» **EXERCISE**
Pick up the article about a Rush roadie's day and continue it from the point where it stops.

» **TEXT**
A Day In A Rush Roadie's Life

Circus Weekly Takes You On The Road To See The Show Behind The Show

By David Fricke, Circus, February 27, 1979

January 17, 12 Noon

When three thousand ticketholders come to see Rush here at the Capitol Theatre tonight, they will see guitarist Alex Lifeson, bass guitarist Geddy Lee, and drummer Neil Peart perform a two-hour concert that starts precisely at 9:30 p.m.

What those ticketholders won't see is the show already underway in the afternoon. The performers are 22 members of the Rush road crew, a young, aggressive and technically accomplished entourage responsible for setting the stage that Rush will take in nine and a half hours.

So far, the road show has been a slow one. A snowstorm delayed the arrival-by-bus of five band roadies and the four-strong National Sound crew hired for the tour. The four light men from See Factory also hired for the tour are here, but they can't do more than sip coffee at their leisure because of one 4'x4' piece of wood that won't budge.

"You see that beam over there?" Rush stage manager Michael Hirsh takes a minute out from directing men and machines to point to a black wooden beam supporting a balcony with light and curtain controls at the rear corner of the Capitol stage. "That lousy beam means we can't erect our lighting tress. It would move the tress four feet off center, four feet we don't have on this stage."

» **COLLECTED MATERIAL**
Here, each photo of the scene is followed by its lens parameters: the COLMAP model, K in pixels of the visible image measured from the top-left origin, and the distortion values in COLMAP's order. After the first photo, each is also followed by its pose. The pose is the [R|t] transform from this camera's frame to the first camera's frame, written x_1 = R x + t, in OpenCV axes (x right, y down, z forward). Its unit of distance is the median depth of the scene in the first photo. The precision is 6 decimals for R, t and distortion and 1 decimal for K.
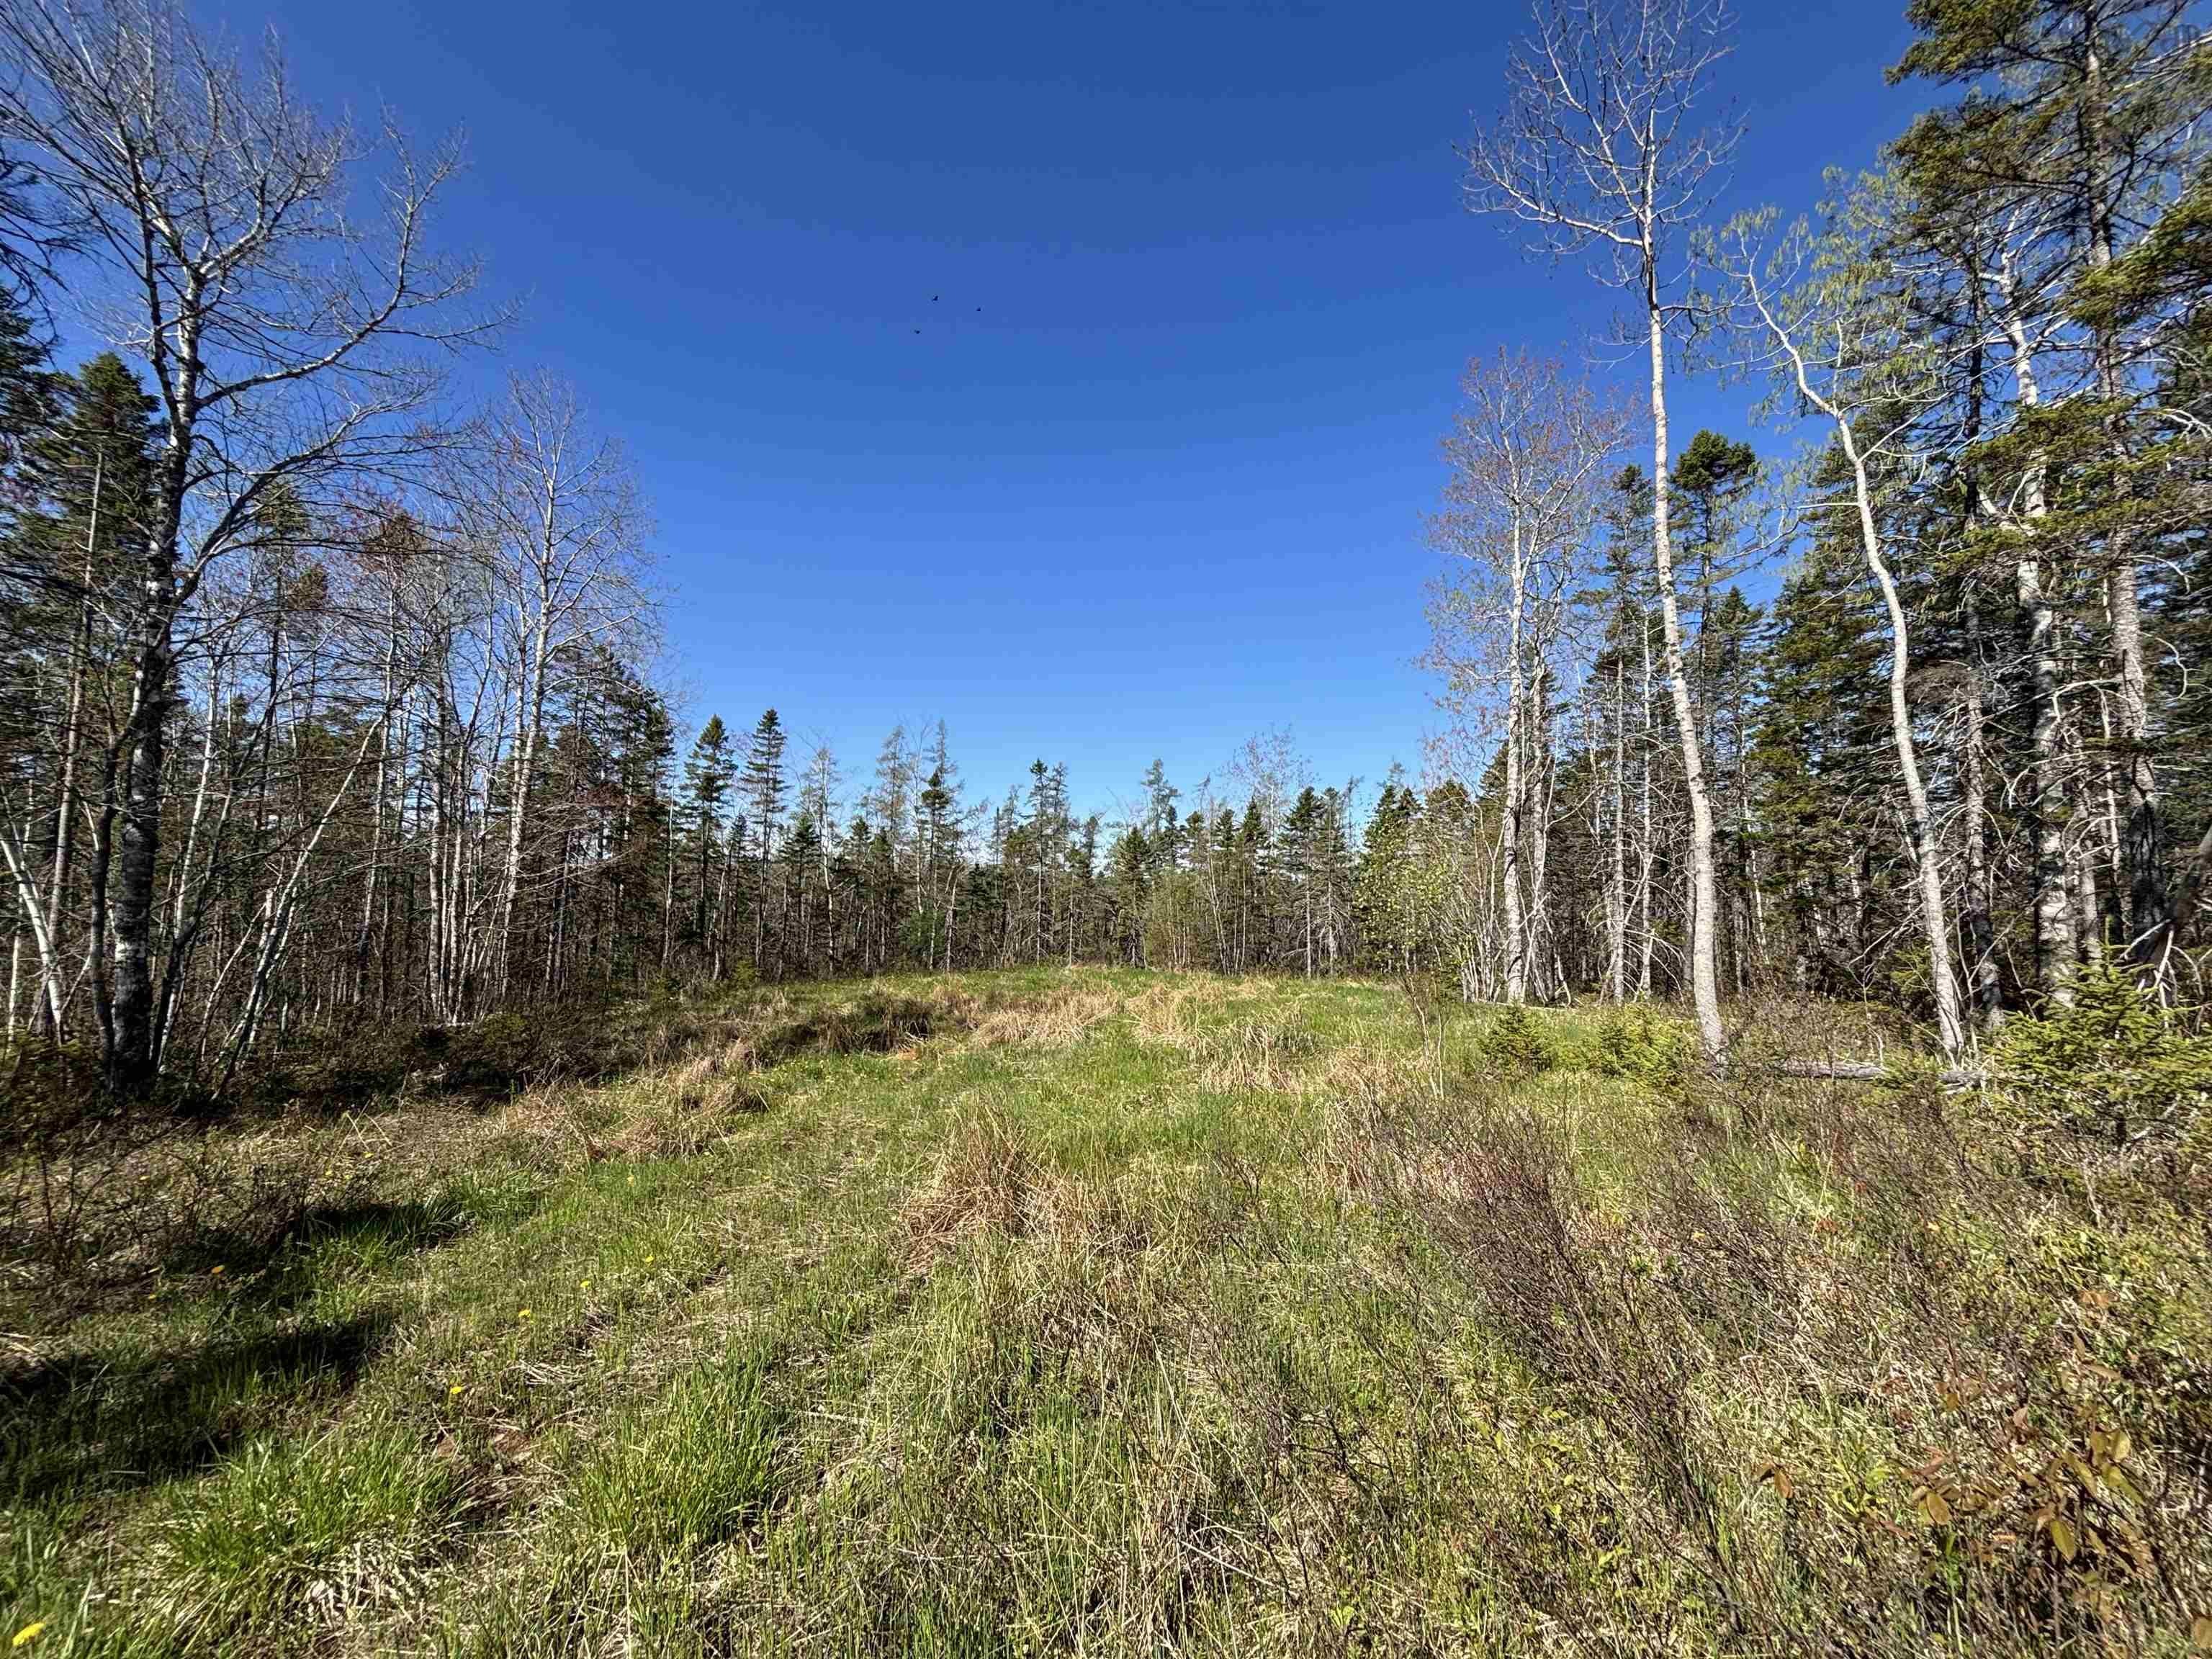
lens RADIAL K [[890.6, 0, 1098.5], [0, 890.6, 840.6], [0, 0, 1]] dist [0.001328, -0.000112]
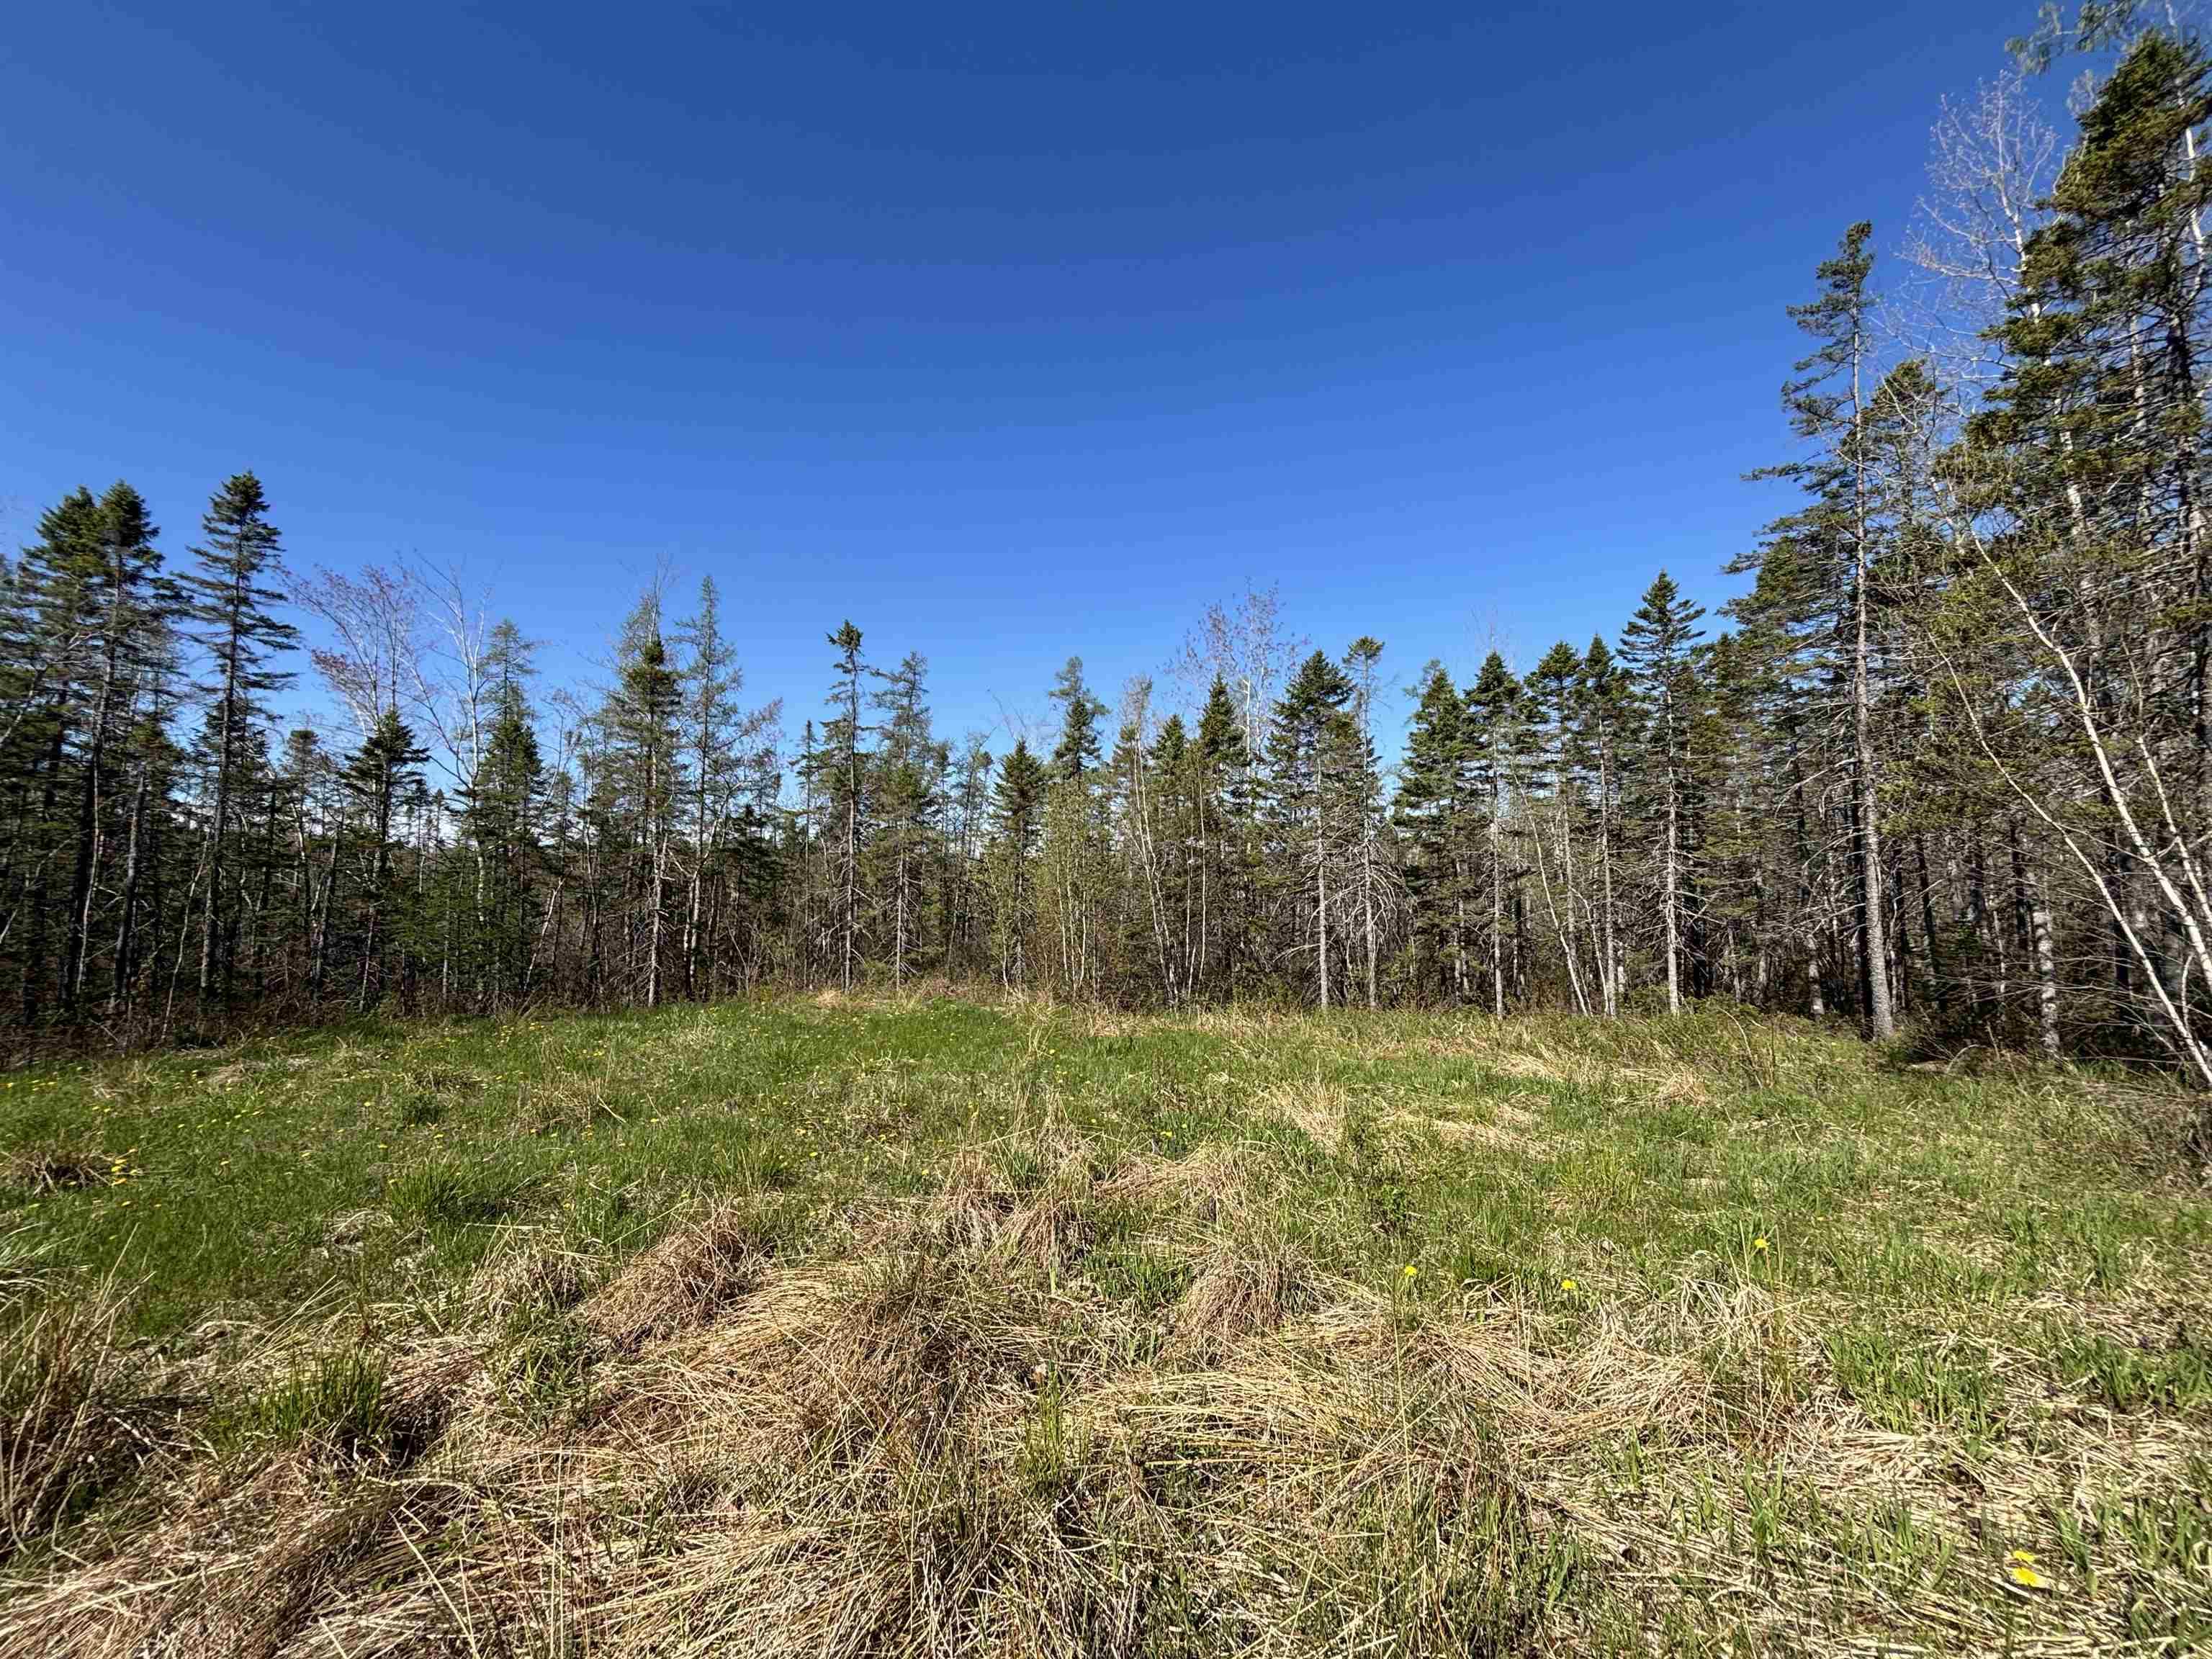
lens RADIAL K [[890.6, 0, 1127.9], [0, 890.6, 825.4], [0, 0, 1]] dist [0.001328, -0.000112]
pose [[0.997663, -0.004699, 0.068164, 0.072503], [0.005275, 0.999952, -0.008279, 0.045471], [-0.068121, 0.008619, 0.997640, 0.413321]]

» **EXERCISE RESULT**
Hirsh's imposing height and deep voice have earned him the nickname "Lurch." He explains that the Capitol's small stage eliminates the rear-projection film rig designed for the "Cygnus X-1" segment of the show. Nor can the stage accommodate even half of the band's sound system. Of the 15 tons of equipment Rush carries from city to city, seven of them will stay in the trucks tonight.

Lurch is not happy with the situation, and not just because of the inconvenience. Elsewhere in the States, the Canadian power trio can play stadium stages to SRO crowds. But album sales are lagging on the East Coast, forcing the band into smaller theatres for economy's sake. To Lurch, crew, and band, that's a matter of pride.

"In the Midwest," Lurch complains to a Capitol stagehand, "we're a coliseum act. In the West and the South, we're a coliseum act. But in the Northeast, we're shit."

By 2 p.m., the rest of the Rush contingent has arrived and the show begins in earnest.

This kind of life looks like fun? This is only one of over 100 such dreary dressing rooms Rush will see this year.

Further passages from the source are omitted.